• [PASSAGE PROVIDED]:
——————————

Not likely in this day and age?
Sounds like a movie scene about a 19th-century classroom: timid scholars fearing stern discipline?
The World Religions class at Punahou School is a very real 21st-century phenomenon. When senior Chaz Kekipi struck the bronze gong at the Wednesday session, it was a traditional Zen Buddhist call to introspection.
The reading by sophomore Cindy Fisher was not a familiar scriptural text, but the words of Thich Nhat Hanh, a Vietnamese Buddhist teacher, author and poet.
The meditative moment ended, and the volume rose as the youths created posters expressing their individual research on eight major religions. The Christian faith of the private school's missionary founders was in the mix, and so were symbols and information from Jewish, Muslim, Hindu, Taoist and Buddhist belief systems, and even the rare Jainism and Zoroastrianism.

——————————

• [STORED ROWS]:

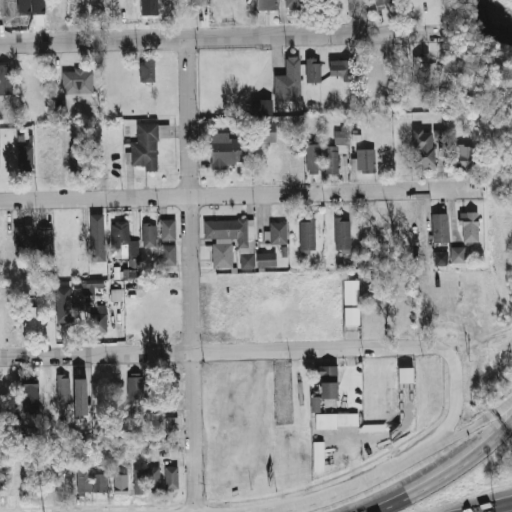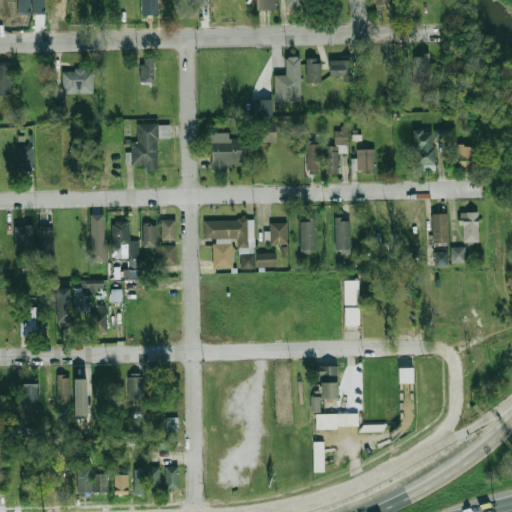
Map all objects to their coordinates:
building: (198, 2)
building: (198, 2)
building: (381, 2)
building: (381, 2)
building: (294, 3)
building: (294, 3)
building: (266, 4)
building: (266, 4)
building: (148, 7)
building: (149, 7)
river: (493, 16)
road: (363, 17)
road: (407, 34)
road: (183, 40)
building: (421, 65)
building: (421, 67)
building: (340, 68)
building: (340, 68)
building: (147, 69)
building: (313, 69)
building: (147, 70)
building: (312, 70)
building: (5, 78)
building: (5, 78)
building: (288, 80)
building: (77, 81)
building: (78, 81)
building: (288, 81)
building: (58, 106)
building: (261, 107)
building: (261, 107)
building: (164, 131)
building: (266, 132)
building: (268, 132)
building: (341, 136)
building: (147, 144)
building: (146, 146)
building: (336, 148)
building: (423, 149)
building: (423, 150)
building: (228, 151)
building: (228, 152)
building: (77, 154)
building: (465, 156)
building: (25, 157)
building: (25, 157)
building: (77, 157)
building: (313, 157)
building: (313, 157)
building: (465, 157)
building: (331, 159)
building: (363, 160)
building: (363, 161)
road: (241, 194)
building: (469, 226)
building: (469, 226)
building: (439, 227)
building: (440, 227)
building: (168, 229)
building: (168, 229)
building: (276, 233)
building: (276, 233)
building: (307, 234)
building: (342, 234)
building: (23, 235)
building: (149, 235)
building: (149, 235)
building: (307, 235)
building: (23, 236)
building: (97, 237)
building: (97, 238)
building: (44, 240)
building: (231, 240)
building: (231, 241)
building: (44, 242)
building: (125, 247)
building: (125, 247)
building: (168, 254)
building: (168, 254)
building: (457, 254)
building: (451, 256)
building: (266, 259)
building: (266, 260)
road: (193, 276)
building: (91, 284)
building: (91, 285)
building: (80, 299)
building: (78, 301)
building: (349, 301)
building: (351, 302)
building: (63, 304)
building: (63, 306)
building: (98, 317)
building: (31, 318)
building: (31, 318)
building: (99, 319)
road: (214, 351)
building: (326, 380)
building: (166, 382)
building: (328, 382)
road: (459, 382)
building: (134, 386)
building: (63, 388)
building: (135, 388)
building: (63, 389)
building: (30, 395)
building: (80, 396)
building: (30, 397)
building: (81, 397)
building: (314, 404)
building: (315, 404)
building: (334, 419)
building: (337, 420)
building: (171, 423)
building: (171, 423)
road: (481, 423)
road: (435, 441)
building: (163, 442)
building: (163, 442)
road: (438, 444)
building: (317, 456)
building: (318, 456)
road: (448, 473)
building: (171, 477)
building: (153, 478)
building: (171, 478)
building: (2, 479)
building: (2, 479)
building: (84, 479)
building: (146, 479)
building: (31, 480)
building: (29, 481)
building: (139, 481)
building: (100, 482)
building: (100, 482)
building: (121, 484)
road: (348, 487)
road: (262, 496)
road: (491, 506)
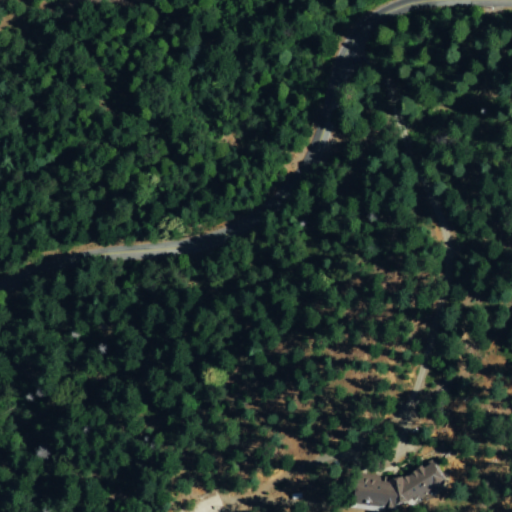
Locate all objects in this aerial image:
road: (260, 210)
building: (395, 487)
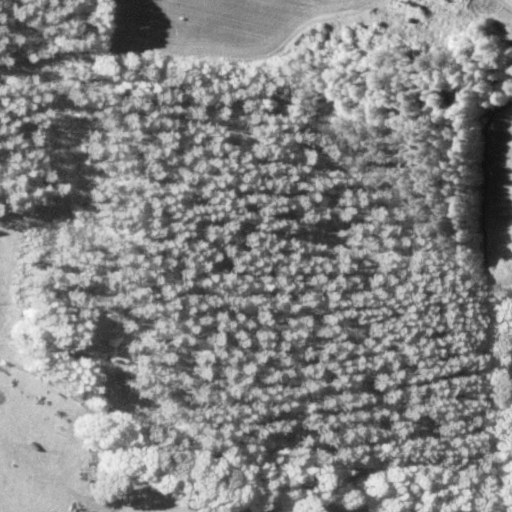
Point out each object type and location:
road: (45, 495)
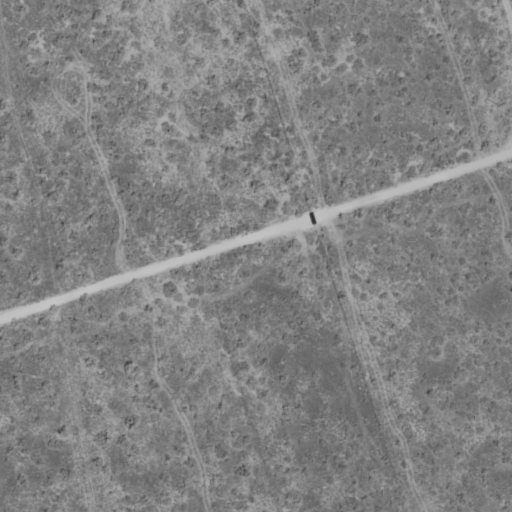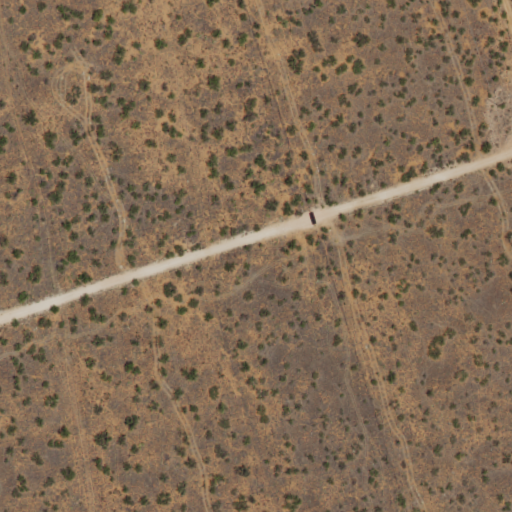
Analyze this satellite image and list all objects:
road: (255, 242)
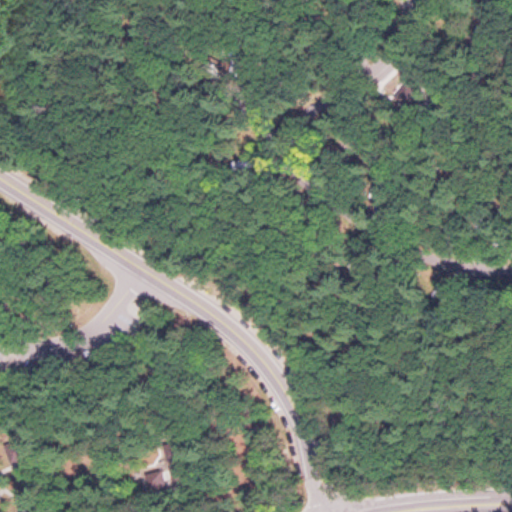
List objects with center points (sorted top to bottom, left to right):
road: (404, 5)
road: (351, 80)
building: (403, 93)
road: (204, 197)
road: (383, 235)
road: (208, 303)
road: (87, 333)
parking lot: (75, 348)
road: (4, 371)
road: (14, 399)
building: (23, 446)
building: (177, 446)
road: (148, 466)
building: (181, 471)
building: (160, 474)
road: (21, 498)
road: (470, 508)
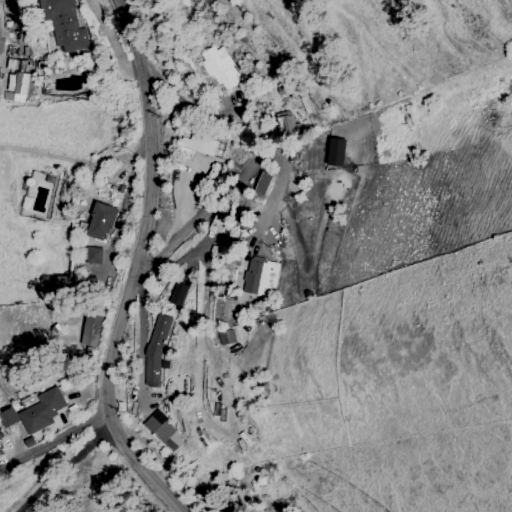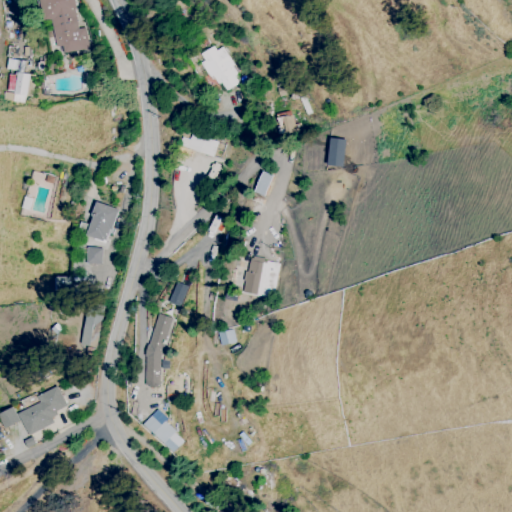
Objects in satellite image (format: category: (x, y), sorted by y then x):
building: (62, 23)
road: (112, 43)
building: (220, 67)
building: (19, 86)
building: (284, 122)
building: (200, 148)
road: (77, 161)
road: (236, 178)
building: (263, 183)
building: (101, 222)
building: (93, 255)
road: (138, 264)
building: (259, 277)
building: (177, 294)
building: (90, 330)
building: (226, 337)
building: (156, 350)
building: (41, 410)
building: (8, 417)
building: (163, 433)
road: (55, 442)
road: (63, 463)
road: (174, 471)
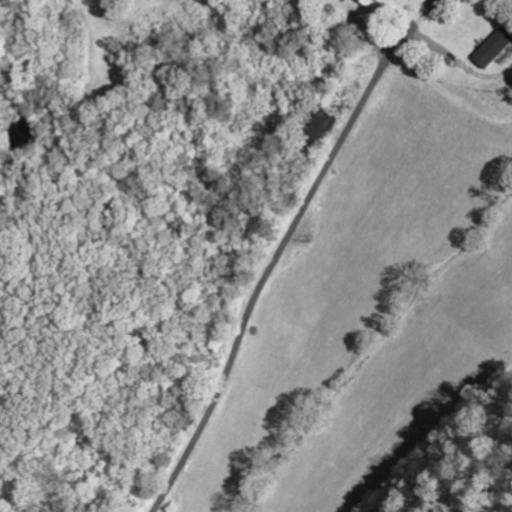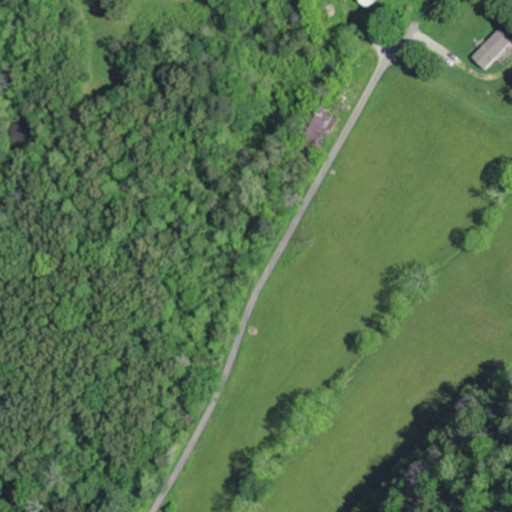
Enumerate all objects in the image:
building: (495, 49)
road: (257, 291)
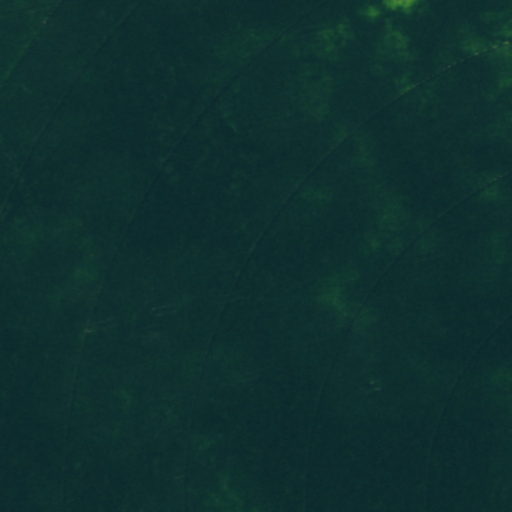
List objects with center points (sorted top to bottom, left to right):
crop: (256, 256)
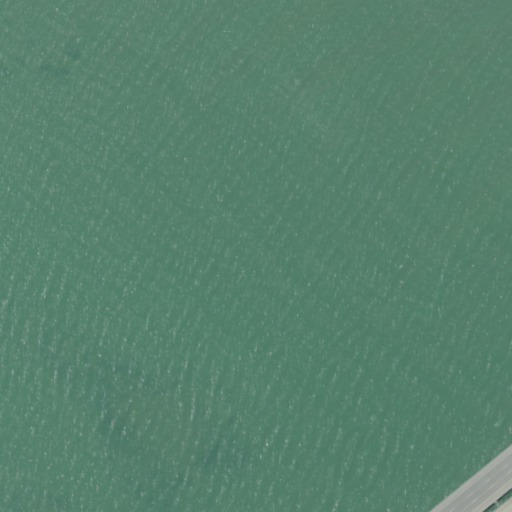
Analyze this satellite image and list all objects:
road: (488, 492)
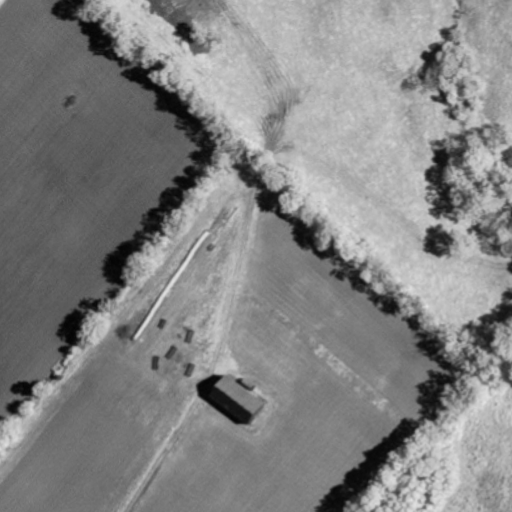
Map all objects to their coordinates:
road: (222, 323)
building: (244, 402)
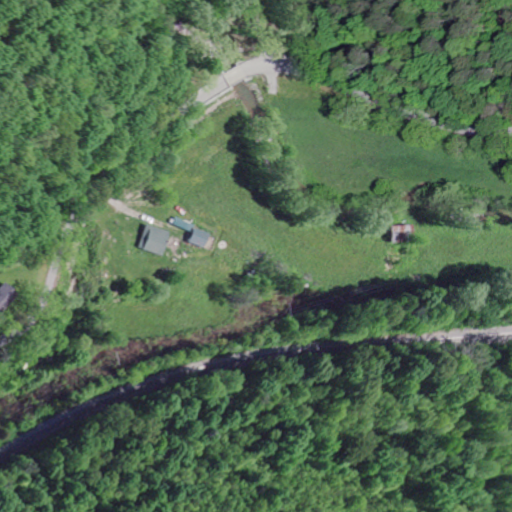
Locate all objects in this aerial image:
road: (204, 100)
building: (398, 233)
building: (152, 240)
building: (2, 293)
railway: (247, 359)
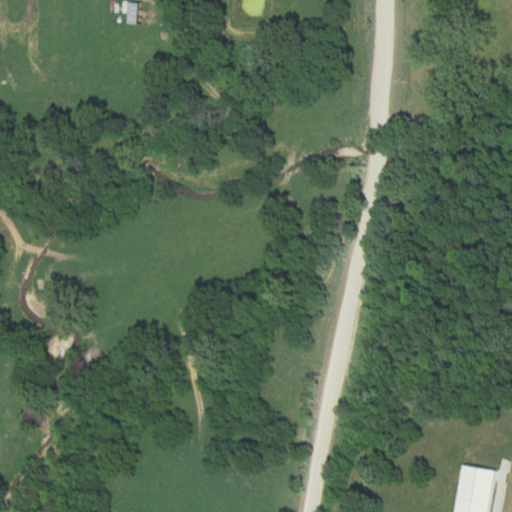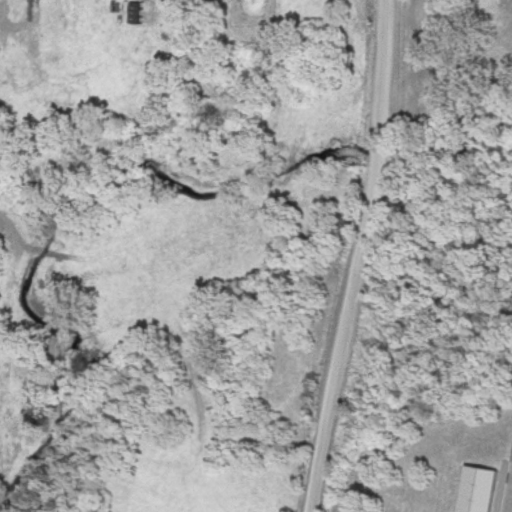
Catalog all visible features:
building: (132, 13)
road: (360, 257)
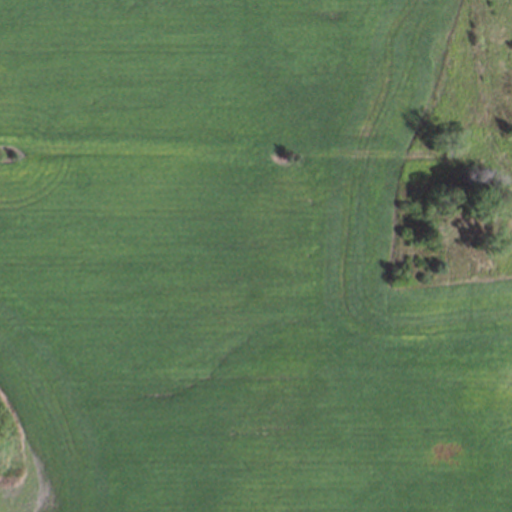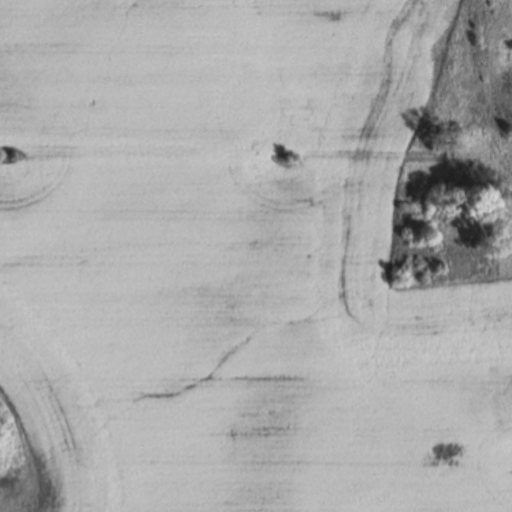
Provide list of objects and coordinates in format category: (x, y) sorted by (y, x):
road: (246, 153)
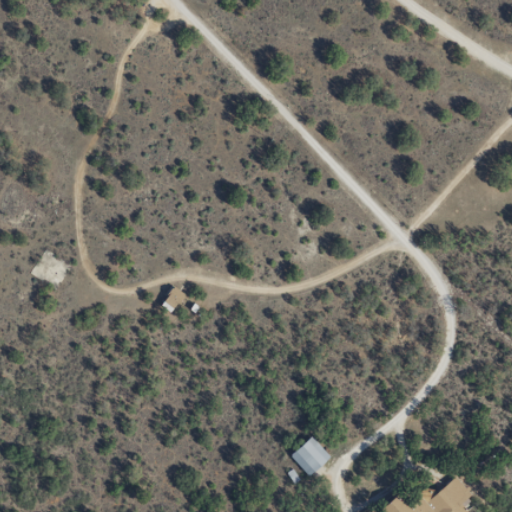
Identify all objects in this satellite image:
building: (170, 299)
building: (308, 456)
building: (438, 499)
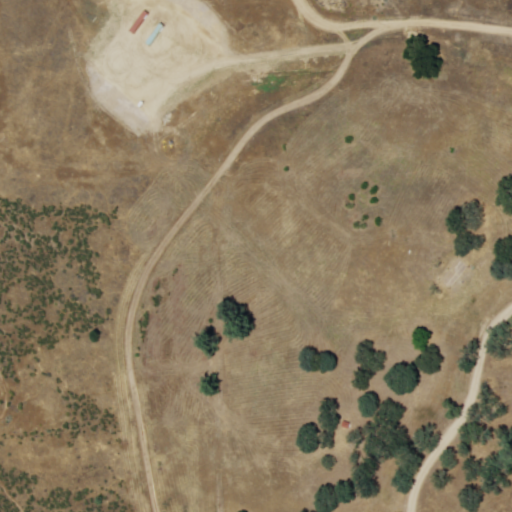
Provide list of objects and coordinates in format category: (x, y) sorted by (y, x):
road: (406, 19)
road: (466, 413)
building: (178, 440)
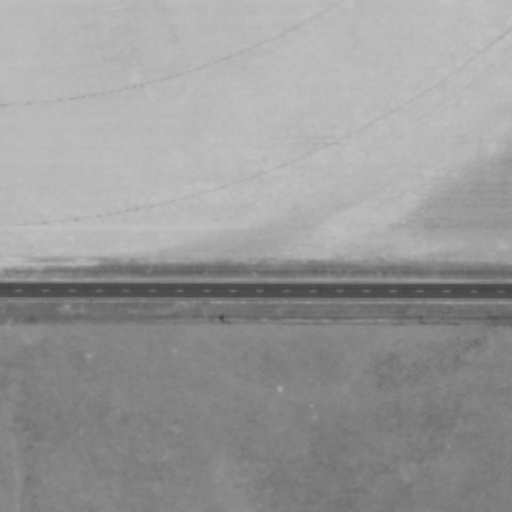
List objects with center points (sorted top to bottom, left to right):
road: (256, 291)
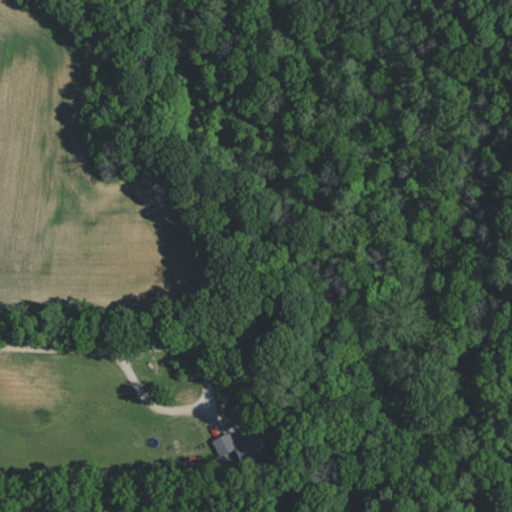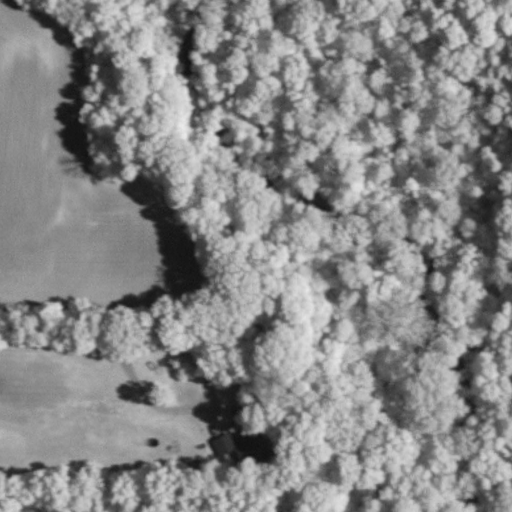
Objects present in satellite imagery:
road: (126, 349)
building: (241, 450)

——————————

• [TASK 1]:
Shorten the paragraph of the passage on the Punahou School religions class that begins "The meditative moment ended," while keeping its main facts.
• [TASK 2]:
In the passage on the Punahou School religions class, who read the words of Thich Nhat Hanh?
• [TASK 3]:
Carry on writing the passage on the Punahou School World Religions class, starting after its last sentence.
The records are unrelated to the passage on the Punahou School religions class and stand apart from it.

• [EXERCISE RESPONSE 1]:
After the meditation, the noisy students made posters of their research on eight major religions. These included the Christian faith of the school's missionary founders, Jewish, Muslim, Hindu, Taoist and Buddhist belief systems, and the rare Jainism and Zoroastrianism.

• [EXERCISE RESPONSE 2]:
Sophomore Cindy Fisher read them.

• [EXERCISE RESPONSE 3]:
Their artwork previews the grand finale of the class. Teacher Robert Ganung and his students will present a symposium at 7 p.m. May 13 on "One God, Many Names: Finding Common Ground Among the Religions of the World."
DENNIS ODA / DODA@STARBULLETIN.COM
Having a light moment while preparing and organizing their ideas for Robert Banung's World Religions class are Palona Jackson, left, Stacy Brossy and Crystal Arnote.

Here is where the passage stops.